In hindsight, it’s nothing short of a miracle that Richard Kelly actually managed to convince a major studio to fund his “Donnie Darko” follow-up — a mind-bending, no-holds-barred, absurdist farce that doubles down as a cracked-mirror vision of a post-9/11 America bracing for Armageddon. Just for the record, we’re talking nuclear warfare, closed state borders, government surveillance, police brutality, Pynchonesque political conspiracies, energy shortages, time travel, radical Neo-Marxists, psychic porn stars, and deranged Iraq War vets, not to mention a perpetually bewildered Dwayne ‘The Rock’ Johnson playing a sort of bizarro version of himself.

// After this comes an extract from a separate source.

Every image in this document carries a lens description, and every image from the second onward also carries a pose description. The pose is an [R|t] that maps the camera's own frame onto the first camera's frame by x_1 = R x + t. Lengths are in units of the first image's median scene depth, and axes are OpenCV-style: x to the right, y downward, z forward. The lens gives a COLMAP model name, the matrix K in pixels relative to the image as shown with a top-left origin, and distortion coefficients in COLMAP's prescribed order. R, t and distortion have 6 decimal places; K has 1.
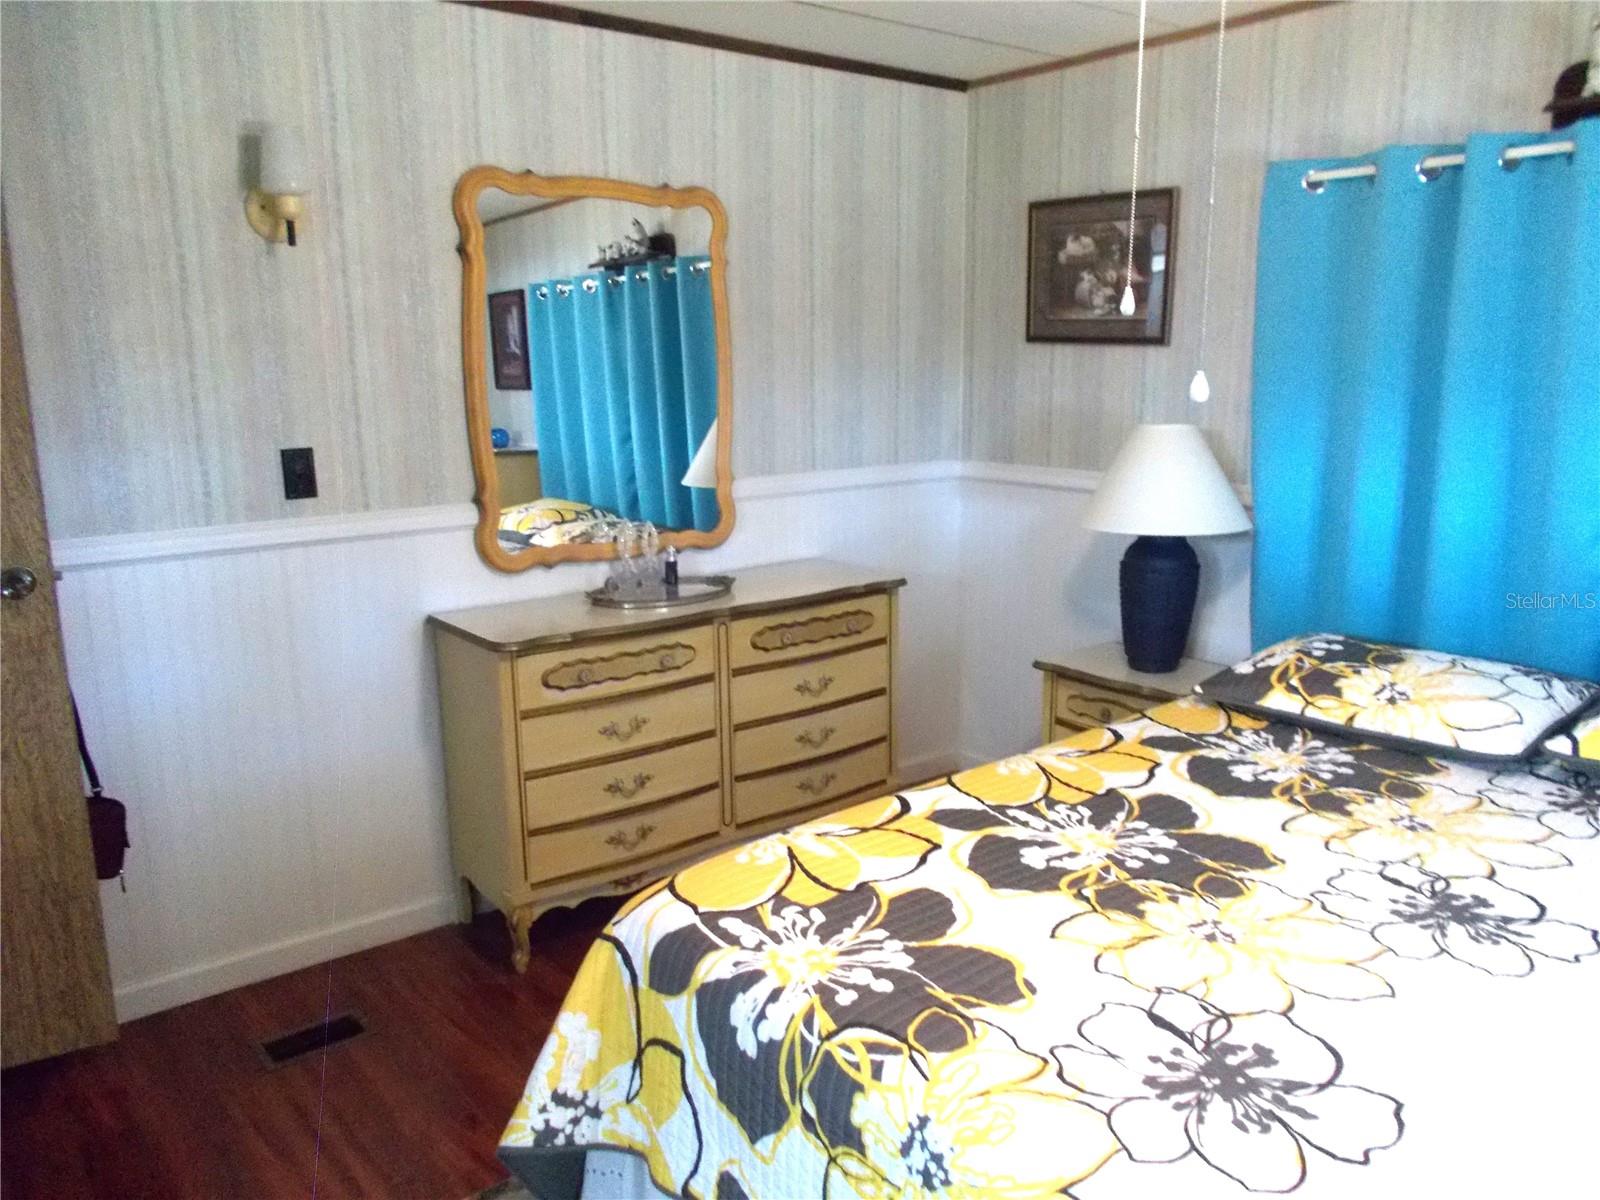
lens RADIAL K [[1203.1, 0, 770.4], [0, 1203.1, 593.8], [0, 0, 1]] dist [-0.025910, -0.001044]
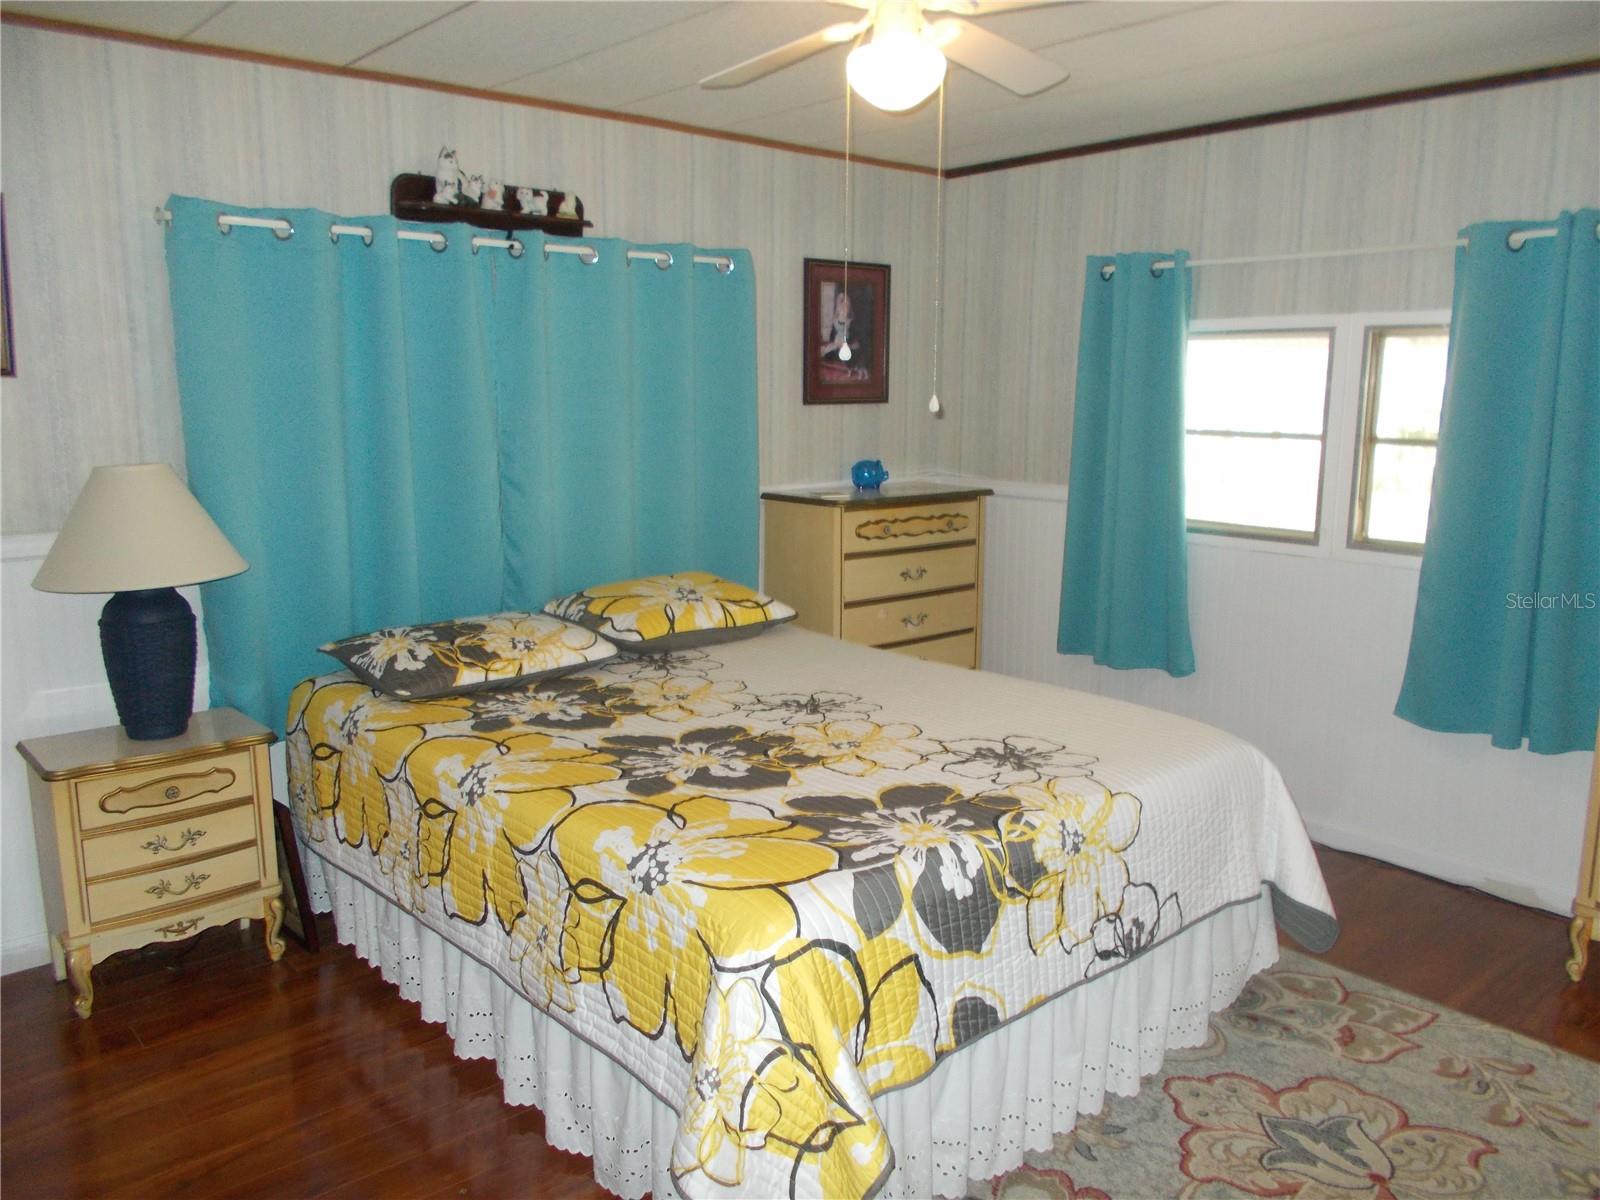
lens RADIAL K [[1203.1, 0, 770.4], [0, 1203.1, 593.8], [0, 0, 1]] dist [-0.025910, -0.001044]
pose [[-0.012464, -0.160329, 0.986985, -1.156798], [0.204799, 0.965727, 0.159462, -0.186532], [-0.978725, 0.204121, 0.020799, 0.990059]]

This tongue-in-cheek Bush-era time capsule debuted to deafening boos at Cannes and barely made a dent at the box office after being dismissed — perhaps unfairly — as an absolute head-scratcher. That’s too bad, really, because if the events of the past 17 years are anything to go by, society seems to have finally caught up with Kelly’s apocalyptic prophecy. In a world where influencers, conspiracy nutjobs, Hollywood celebrities, billionaire tycoons and elected presidents all log in to Twitter to post memes, spread misinformation, diss porn stars, sell merch or publicly endorse mass genocide, “Southland Tales” doesn’t feel as far-fetched as it once did in 2006.


5. Femme Fatale (2002)

Though Brian De Palma’s creative mojo had already dried up considerably by the turn of the millennium, the thriller maestro bounced back big time and found a sublime new expression to his trademark themes and stylistic flourishes in this globe-trotting neo-noir starring Antonio Banderas and Rebecca Romijn.

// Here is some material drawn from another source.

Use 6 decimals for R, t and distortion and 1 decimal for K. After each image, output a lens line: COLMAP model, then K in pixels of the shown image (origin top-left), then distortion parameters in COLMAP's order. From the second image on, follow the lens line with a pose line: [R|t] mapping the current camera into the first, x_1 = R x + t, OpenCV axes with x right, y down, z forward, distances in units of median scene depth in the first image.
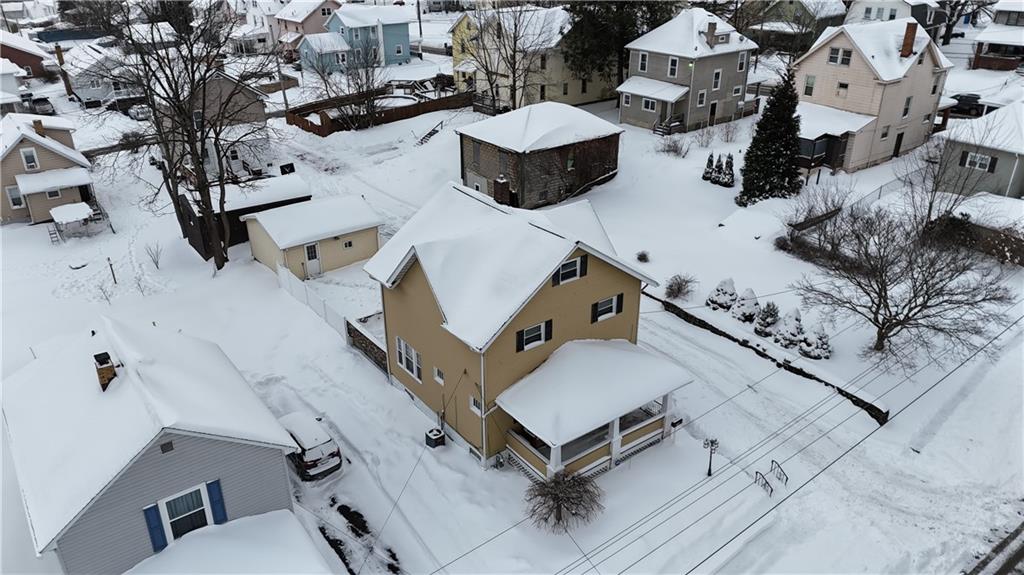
lens RADIAL K [[745.9, 0, 517.8], [0, 745.9, 288.1], [0, 0, 1]] dist [0.071095, -0.051834]
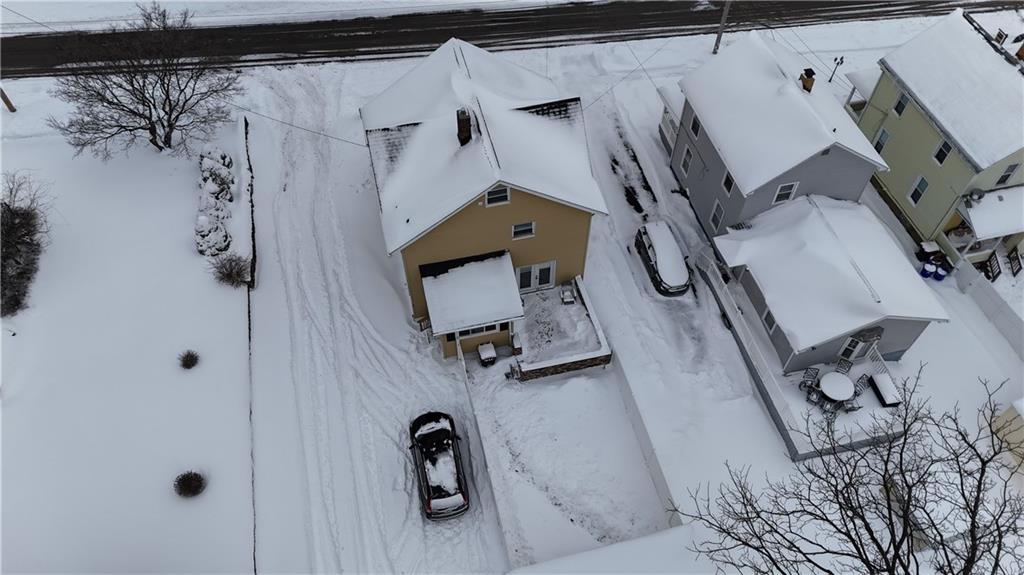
lens RADIAL K [[745.9, 0, 517.8], [0, 745.9, 288.1], [0, 0, 1]] dist [0.071095, -0.051834]
pose [[-0.918319, -0.326724, 0.223475, -0.309582], [0.161814, 0.205384, 0.965212, -0.861008], [-0.361256, 0.922534, -0.135740, 1.133041]]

What we have here is a slick slice of erotic Euro-sleaze with shades of Dario Argento, David Lynch and early Paul Verhoeven that zeroes in on a cunning career thief who pulled off a $10-milion diamond heist (at the Cannes Film Festival no less) before double crossing all her associates and starting afresh in Paris. All is fine and dandy until a too-clever-by-half tabloid paparazzo stumbles upon her and unwittingly snaps her picture, which screams trouble for our elusive woman-on-the-run, who might just find her past coming back to bite her.

As per usual, De Palma can’t help but indulge on some of his signature calling cards — from bravura sequences, ostentatious split diopter shots, evil doppelgangers, meditations on voyeurism, and enough double-crossing to make Alfred Hitchcock’s head spin. One’s mileage with the film is likely to vary, which means some may need a few extra viewings to make head or tails of what’s going on at the end of the story.